Creamy Levels in Sparkling Wines

12th April 2021

How Creamy is your Sparkling Wine

Quite the opposite to the zesty and zingy style will be the ‘creamy’ description for sparkling wines, the more relaxing glass of bubbly, the take your time over to enjoy example which does call of the winemaker that little bit more effort and patience to achieve…

Sparkling wines are ever so expressive in aromas and flavours, you can list countless descriptives to include those taking you back to childhood memories so when opening a bottle of fizz and serving it will delight your senses. Sometimes they are instantly communicating their character, other times it’s all about allowing the wine to breathe in order to impress you.

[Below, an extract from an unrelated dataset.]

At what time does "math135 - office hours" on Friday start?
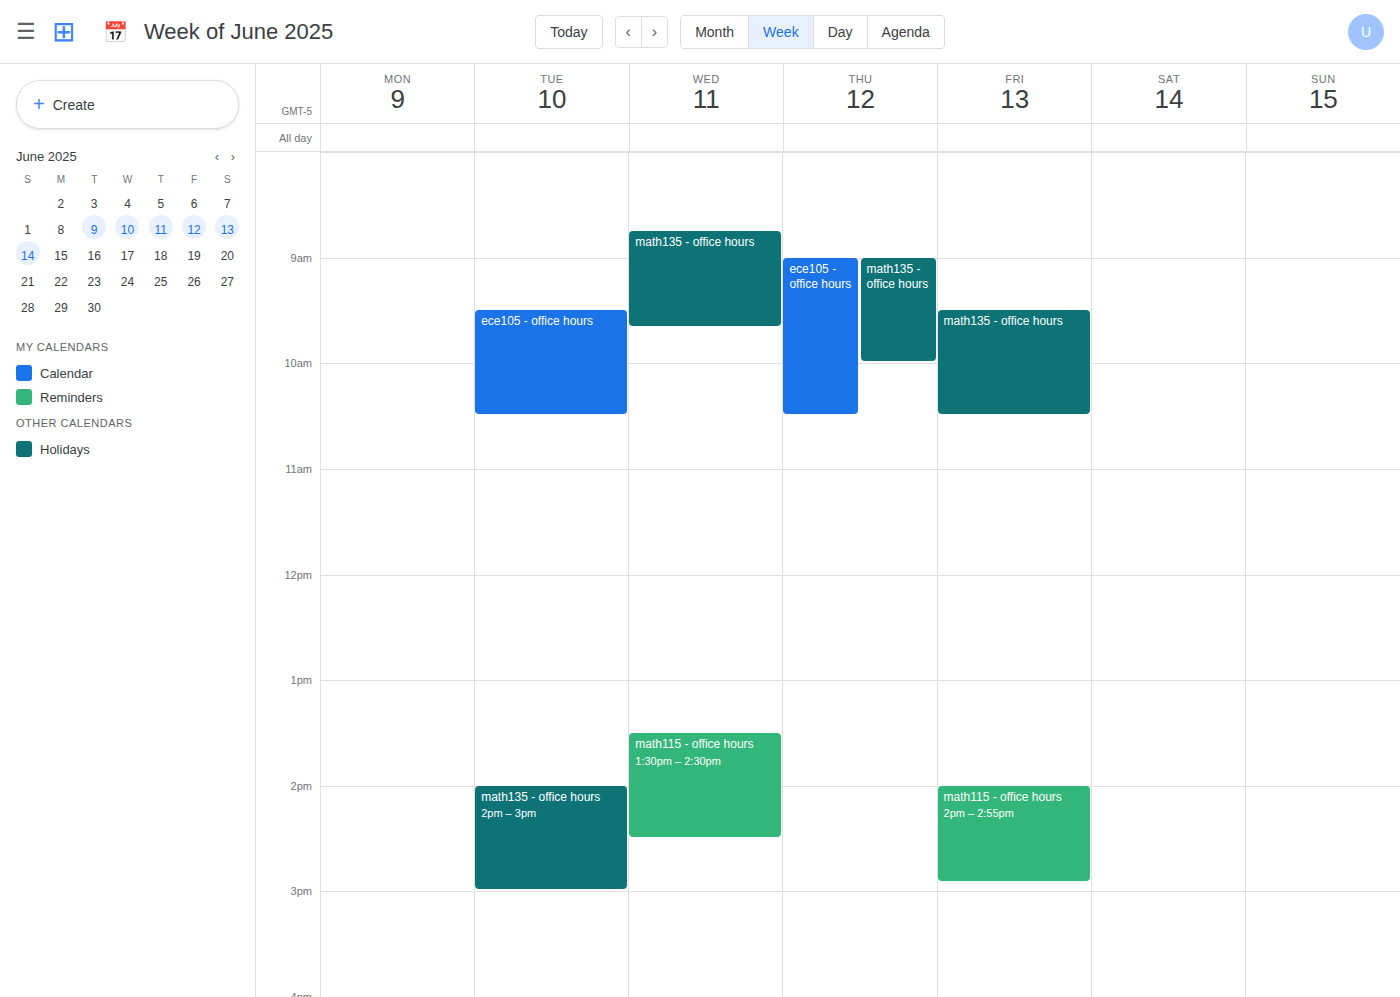
9:30 AM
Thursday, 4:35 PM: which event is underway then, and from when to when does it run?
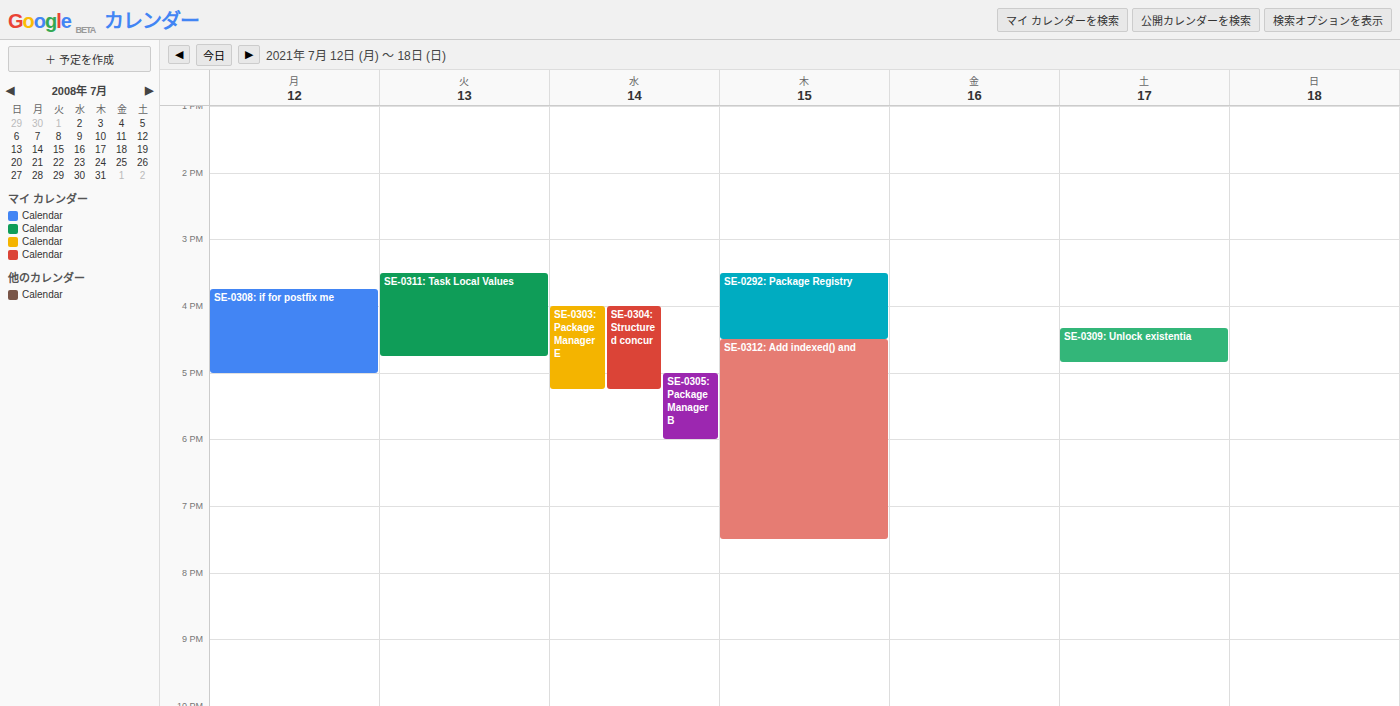
"SE-0312: Add indexed() and", 4:30 PM to 7:30 PM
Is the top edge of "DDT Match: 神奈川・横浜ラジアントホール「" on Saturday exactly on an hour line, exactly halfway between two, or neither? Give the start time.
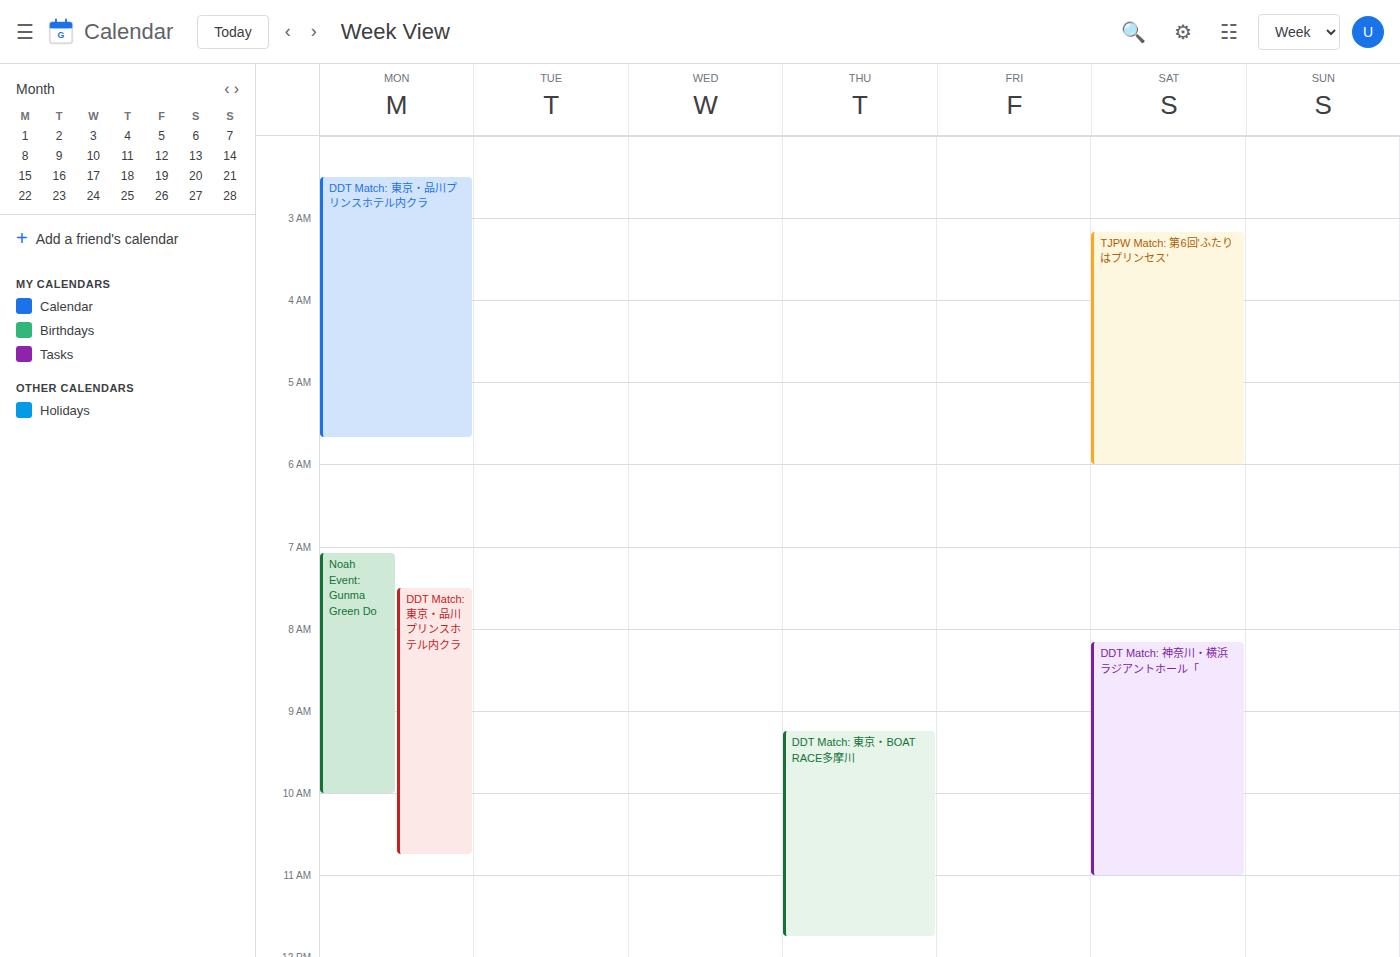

As a fan of sparkling wines globally, I am always excited that little bit more by a traditional method sparkling wine of age as I know it is likely to express more complex aromas and flavours with longer lees contact achieving the likes of toasty, brioche, butter croissant, walnut, yellow stone fruits, honey and also creamy.

Why do some Sparkling Wines smell or taste creamy?

Known to be the richer in style sparkling wines, the usual way this character is achieved is by ageing the wine (traditional method) to include in the bottle via contact with dead yeast as well as the use of oak barrels to influence the wine and provide contact with oxygen.

Old Champagne bottles

Many Traditional Sparkling Wine bottles are left for many years on the lees.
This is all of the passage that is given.